Provided material:
=== Begin Enclosure ===

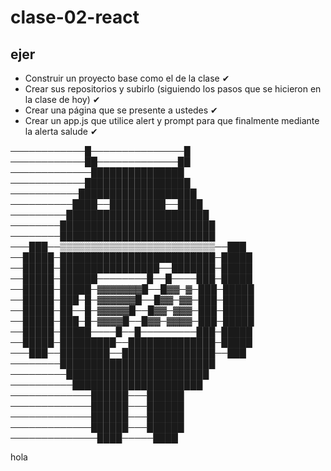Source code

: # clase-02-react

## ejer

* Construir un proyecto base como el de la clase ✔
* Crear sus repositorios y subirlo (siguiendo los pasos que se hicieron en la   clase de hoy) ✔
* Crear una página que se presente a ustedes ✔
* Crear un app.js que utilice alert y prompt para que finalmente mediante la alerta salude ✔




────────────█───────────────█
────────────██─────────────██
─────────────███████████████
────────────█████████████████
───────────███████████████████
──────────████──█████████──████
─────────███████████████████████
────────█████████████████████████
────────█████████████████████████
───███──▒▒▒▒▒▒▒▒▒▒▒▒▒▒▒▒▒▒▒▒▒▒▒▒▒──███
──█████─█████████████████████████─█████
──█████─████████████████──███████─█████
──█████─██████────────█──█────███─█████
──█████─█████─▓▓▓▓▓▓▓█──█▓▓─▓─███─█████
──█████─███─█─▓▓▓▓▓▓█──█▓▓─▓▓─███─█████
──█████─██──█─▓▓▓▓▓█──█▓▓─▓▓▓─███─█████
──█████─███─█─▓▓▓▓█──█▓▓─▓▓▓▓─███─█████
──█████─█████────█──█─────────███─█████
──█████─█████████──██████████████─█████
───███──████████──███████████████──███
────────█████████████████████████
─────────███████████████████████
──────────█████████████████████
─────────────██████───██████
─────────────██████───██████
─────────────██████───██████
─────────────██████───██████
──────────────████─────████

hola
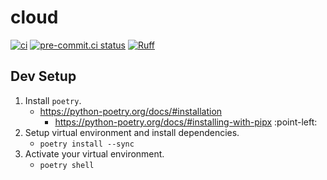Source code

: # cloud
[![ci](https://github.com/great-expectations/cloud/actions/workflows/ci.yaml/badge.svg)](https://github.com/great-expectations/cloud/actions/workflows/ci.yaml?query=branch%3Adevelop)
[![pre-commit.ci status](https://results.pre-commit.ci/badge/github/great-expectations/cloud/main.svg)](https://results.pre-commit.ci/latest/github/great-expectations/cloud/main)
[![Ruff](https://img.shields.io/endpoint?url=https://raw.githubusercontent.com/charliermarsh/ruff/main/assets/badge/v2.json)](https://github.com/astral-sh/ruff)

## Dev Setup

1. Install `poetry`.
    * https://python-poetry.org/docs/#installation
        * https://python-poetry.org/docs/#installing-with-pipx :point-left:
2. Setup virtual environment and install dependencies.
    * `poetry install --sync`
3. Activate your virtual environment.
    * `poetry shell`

=== End Enclosure ===

Requirement: Go over the listing above and return each line with "environment".

Exercise solution:
2. Setup virtual environment and install dependencies.
3. Activate your virtual environment.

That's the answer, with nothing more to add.